FORT WASHINGTON, Md. — Residents who live along Md. Route 210, Indian Head Highway, are being told that safety improvements are coming, to reduce the high number of collisions and fatalities along the speed-plagued, crash-prone roadway.
According to Maryland State Highway figures, there were 1,466 crashes, six of them fatal, along the 21-mile long highway in the first eight months of this year.
“In the upcoming months … we’re going to continue to focus on traffic safety enforcement: speeding, distracted driving, Move Over Law, other simple things, seat belt enforcement to try to get the collisions down,” said Captain Dan Pickett, commander of the Maryland State Police Washington Metro Troop. The Washington Metro Troop includes the Rockville, College Park and Forestville barracks.
Several factors are blamed for the high number of crashes, especially the high-speed highway’s numerous intersections where many of the crashes occur.
“Thirty-nine percent of all the crashes were really around the intersections,” said Gregory Slater, administrator of MDOT’s State Highway Administration.
John Townsend, AAA Mid-Atlantic’s manager of public affairs, says that the opening of MGM National Harbor has increased traffic on Indian Head Highway and made the road “a speedway” for motorists and motorcyclists.

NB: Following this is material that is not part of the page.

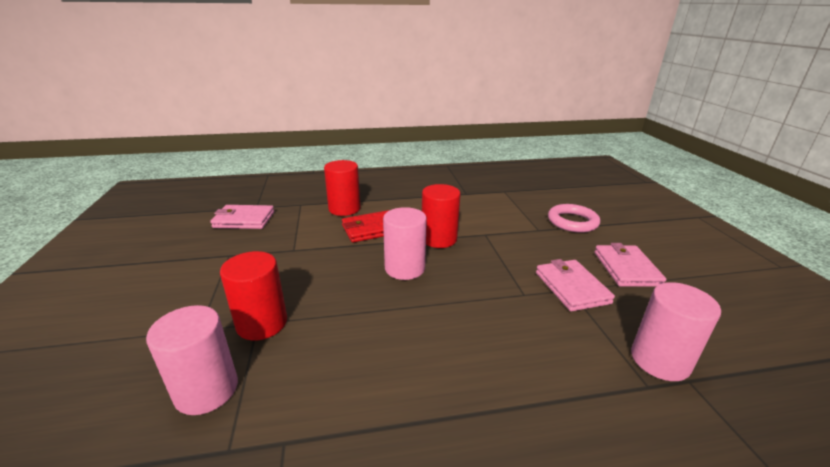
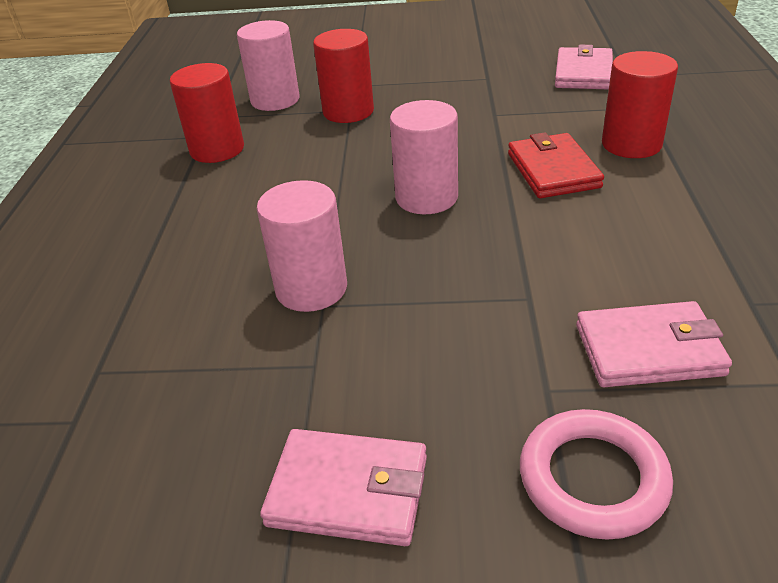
camera: 105 degrees right, 10 degrees up
red cylinder [422,184,461,248] -> red cylinder moved to [170,63,244,163]
pink wallet [536,259,615,311] -> pink wallet moved to [576,301,732,387]
pink cylinder [631,282,721,381] -> pink cylinder moved to [257,180,347,312]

“We know, ultimately, that we’re going to need more grade-separated interchanges, meaning overpasses and limited access into and off of that interchange,” said Pete Rahn, Maryland secretary of transportation.
Rahn is recommending that Prince George’s County use tax dollars generated from the MGM National Harbor Casino to speed up construction of Route 210 interchanges.
The highway has been under increased enforcement since September by State Police and Prince George’s County police. Has it helped?
“Absolutely, I see drivers and I get reports of people seeing that traffic has slowed down considerably during this extra enforcement time,” said Ron Weiss, board member of the Indian Head Highway Area Action Council.
Major James Keleti with Prince George’s County police said that through a partnership with Maryland State Police, officials have issues 3,400 citations on Indian Head Highway.
Forty-one percent of the crashes this year on Indian Head Highway occurred at night, 10 percent higher than the statewide average for nighttime crashes, according to the State Highway Administration.
“This upcoming week, we’re going to go down 210 and we’re going to find out which lights are not working,” said Pickett.
Rahn also agreed that lighting has to be addressed. He says the state highway safety director and traffic engineer will review all the lighting on the highway to identify areas that needed to be brightened.